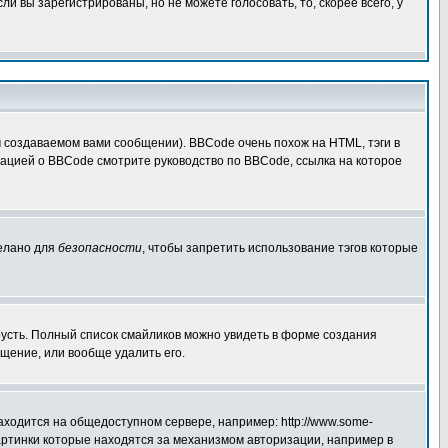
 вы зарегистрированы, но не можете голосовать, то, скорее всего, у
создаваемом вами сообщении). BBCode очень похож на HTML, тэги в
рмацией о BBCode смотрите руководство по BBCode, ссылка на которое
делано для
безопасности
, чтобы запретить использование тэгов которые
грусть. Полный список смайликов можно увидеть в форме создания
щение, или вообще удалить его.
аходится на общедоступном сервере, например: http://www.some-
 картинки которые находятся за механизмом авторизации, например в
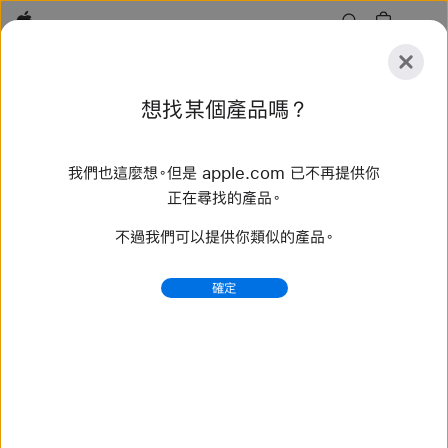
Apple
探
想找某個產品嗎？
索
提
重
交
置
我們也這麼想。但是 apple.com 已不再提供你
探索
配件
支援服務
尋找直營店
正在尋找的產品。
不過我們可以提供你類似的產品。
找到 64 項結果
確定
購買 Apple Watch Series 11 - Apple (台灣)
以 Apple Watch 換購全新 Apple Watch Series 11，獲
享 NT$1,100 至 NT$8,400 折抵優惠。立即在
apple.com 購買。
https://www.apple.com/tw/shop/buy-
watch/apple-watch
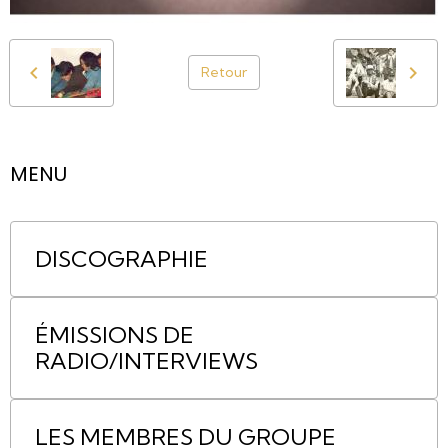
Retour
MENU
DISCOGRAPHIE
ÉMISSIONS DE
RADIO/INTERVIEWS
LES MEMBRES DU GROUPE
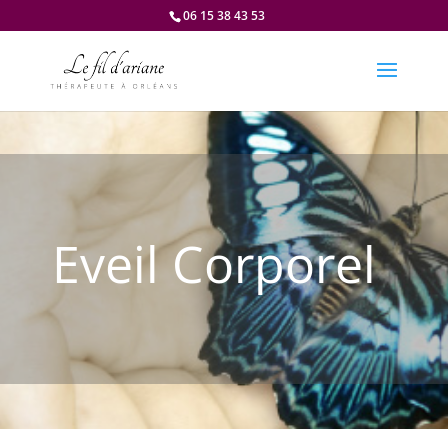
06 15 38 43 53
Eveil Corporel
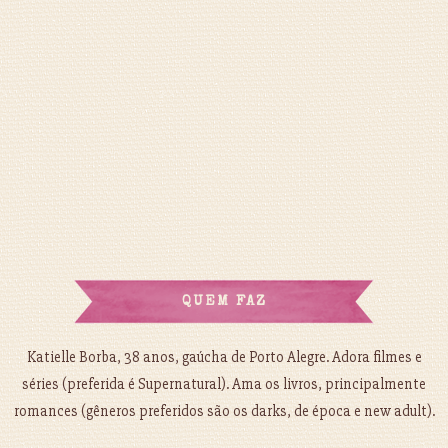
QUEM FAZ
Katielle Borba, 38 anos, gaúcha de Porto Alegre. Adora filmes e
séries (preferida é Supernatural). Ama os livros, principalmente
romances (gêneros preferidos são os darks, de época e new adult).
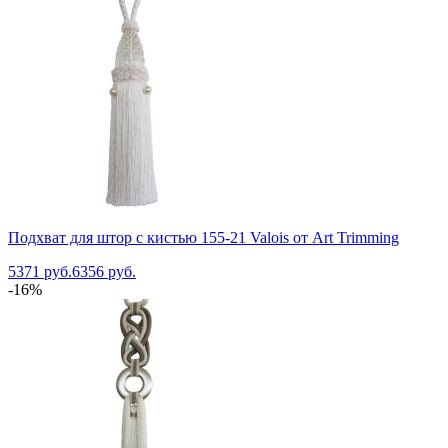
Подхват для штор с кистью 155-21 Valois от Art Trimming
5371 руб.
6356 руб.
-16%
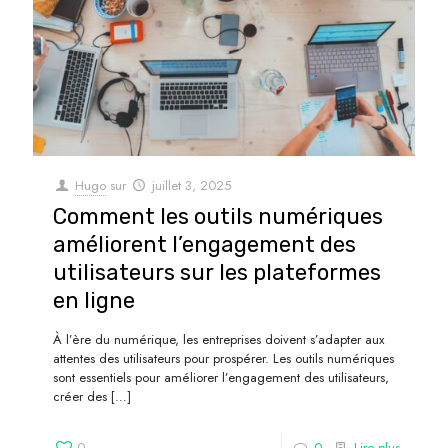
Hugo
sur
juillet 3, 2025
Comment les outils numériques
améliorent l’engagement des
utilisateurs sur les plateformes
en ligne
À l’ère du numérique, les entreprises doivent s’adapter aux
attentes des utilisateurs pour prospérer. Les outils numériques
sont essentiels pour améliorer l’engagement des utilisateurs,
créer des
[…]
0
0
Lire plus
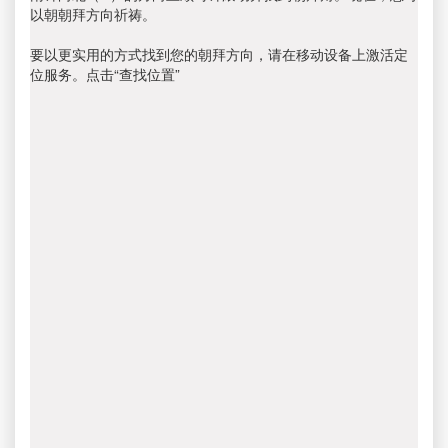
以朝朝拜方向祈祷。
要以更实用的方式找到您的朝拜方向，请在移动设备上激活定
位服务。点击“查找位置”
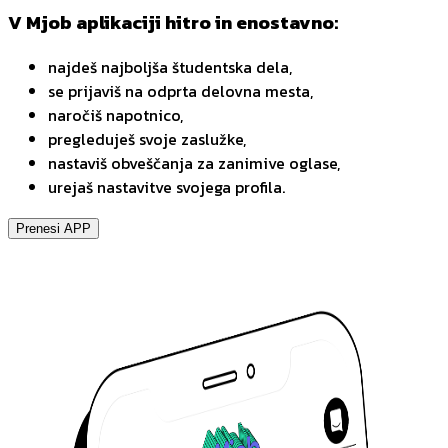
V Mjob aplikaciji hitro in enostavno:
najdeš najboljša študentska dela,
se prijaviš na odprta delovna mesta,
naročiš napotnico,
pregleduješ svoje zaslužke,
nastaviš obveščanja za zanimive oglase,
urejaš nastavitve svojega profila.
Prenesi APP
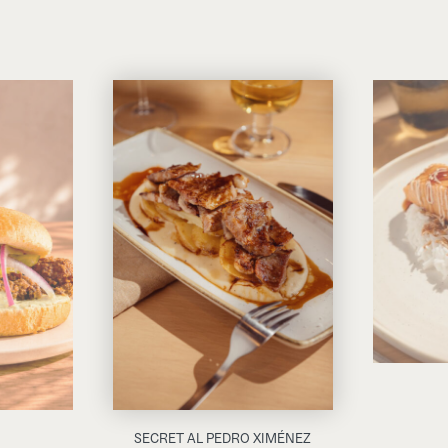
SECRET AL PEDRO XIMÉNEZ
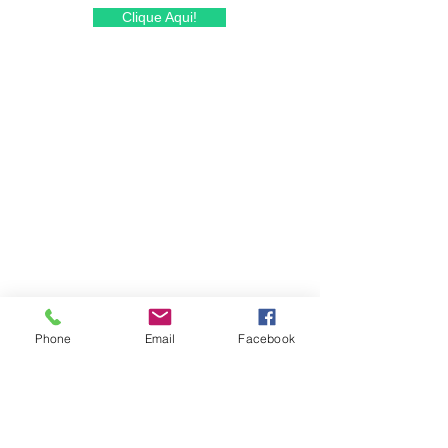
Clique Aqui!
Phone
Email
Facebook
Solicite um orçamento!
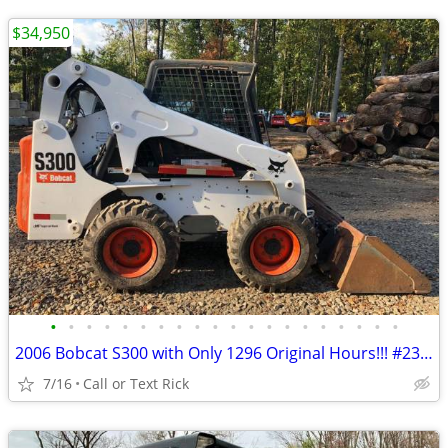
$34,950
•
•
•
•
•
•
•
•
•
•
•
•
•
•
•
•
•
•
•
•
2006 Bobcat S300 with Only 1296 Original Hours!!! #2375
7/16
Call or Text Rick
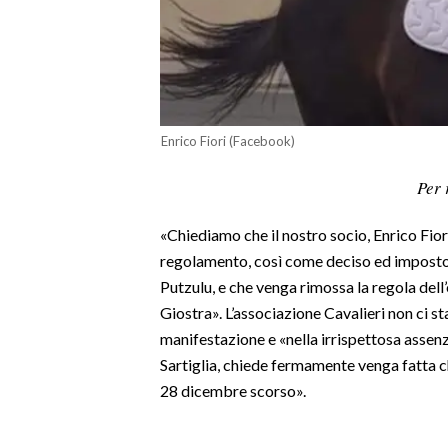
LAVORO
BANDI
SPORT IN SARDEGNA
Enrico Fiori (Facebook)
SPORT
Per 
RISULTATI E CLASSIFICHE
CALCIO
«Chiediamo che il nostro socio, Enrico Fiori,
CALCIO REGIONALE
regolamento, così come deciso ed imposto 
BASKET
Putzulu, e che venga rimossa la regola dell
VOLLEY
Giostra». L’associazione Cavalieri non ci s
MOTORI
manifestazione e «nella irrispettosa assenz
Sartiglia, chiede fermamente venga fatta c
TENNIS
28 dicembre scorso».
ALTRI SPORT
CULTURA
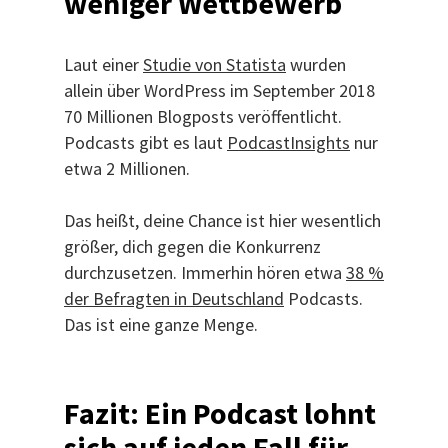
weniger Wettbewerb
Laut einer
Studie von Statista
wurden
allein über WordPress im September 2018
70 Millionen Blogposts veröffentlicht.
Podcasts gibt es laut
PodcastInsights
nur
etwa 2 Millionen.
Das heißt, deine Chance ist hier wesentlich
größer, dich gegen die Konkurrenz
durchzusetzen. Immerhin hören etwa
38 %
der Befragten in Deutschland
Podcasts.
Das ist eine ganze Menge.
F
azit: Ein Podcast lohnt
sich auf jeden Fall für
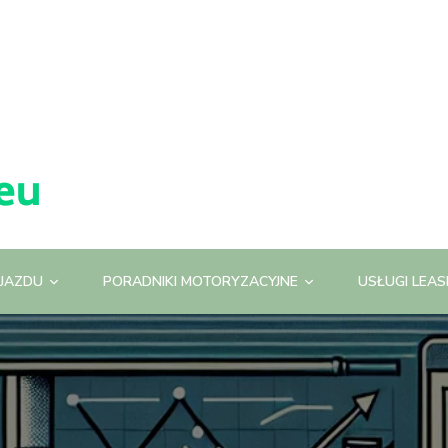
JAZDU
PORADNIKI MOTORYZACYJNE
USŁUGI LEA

══════

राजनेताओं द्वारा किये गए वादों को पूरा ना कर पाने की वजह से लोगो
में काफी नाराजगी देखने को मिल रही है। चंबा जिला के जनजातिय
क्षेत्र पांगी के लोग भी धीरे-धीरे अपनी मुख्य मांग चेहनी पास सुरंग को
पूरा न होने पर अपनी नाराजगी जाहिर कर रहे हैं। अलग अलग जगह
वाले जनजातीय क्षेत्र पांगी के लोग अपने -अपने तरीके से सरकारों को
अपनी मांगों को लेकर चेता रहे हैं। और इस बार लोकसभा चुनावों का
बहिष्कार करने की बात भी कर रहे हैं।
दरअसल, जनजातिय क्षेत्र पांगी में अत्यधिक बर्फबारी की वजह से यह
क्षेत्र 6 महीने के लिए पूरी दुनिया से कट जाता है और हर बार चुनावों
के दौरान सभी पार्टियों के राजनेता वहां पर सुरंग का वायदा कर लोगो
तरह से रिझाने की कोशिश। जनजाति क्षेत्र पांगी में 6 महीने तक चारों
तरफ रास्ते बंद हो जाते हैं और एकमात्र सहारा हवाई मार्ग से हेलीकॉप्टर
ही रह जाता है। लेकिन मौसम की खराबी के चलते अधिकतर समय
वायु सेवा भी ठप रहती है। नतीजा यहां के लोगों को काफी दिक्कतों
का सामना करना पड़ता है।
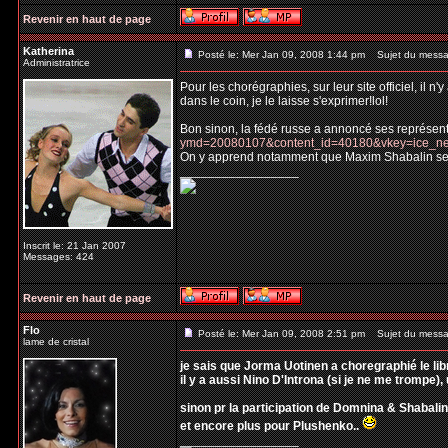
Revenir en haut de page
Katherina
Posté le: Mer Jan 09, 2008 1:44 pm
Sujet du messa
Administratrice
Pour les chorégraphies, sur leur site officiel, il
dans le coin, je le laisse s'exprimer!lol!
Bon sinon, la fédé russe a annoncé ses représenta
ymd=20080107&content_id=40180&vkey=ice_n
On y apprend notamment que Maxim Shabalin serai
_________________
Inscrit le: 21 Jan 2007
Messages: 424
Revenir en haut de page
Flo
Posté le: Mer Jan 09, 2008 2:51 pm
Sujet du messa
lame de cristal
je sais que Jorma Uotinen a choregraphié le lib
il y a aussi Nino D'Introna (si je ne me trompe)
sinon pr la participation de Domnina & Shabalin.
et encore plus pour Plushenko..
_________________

══════

(EXERCISE REQUIREMENTS)
Both the line containing "вы зарегистрированы, но" and the line containing "использование тэгов которые" belong in the answer. Print them and every line above that falls between them exactly, and no others.

(SOLUTION FOR THIS PROBLEM)
 вы зарегистрированы, но не можете голосовать, то, скорее всего, у
создаваемом вами сообщении). BBCode очень похож на HTML, тэги в
рмацией о BBCode смотрите руководство по BBCode, ссылка на которое
делано для
безопасности
, чтобы запретить использование тэгов которые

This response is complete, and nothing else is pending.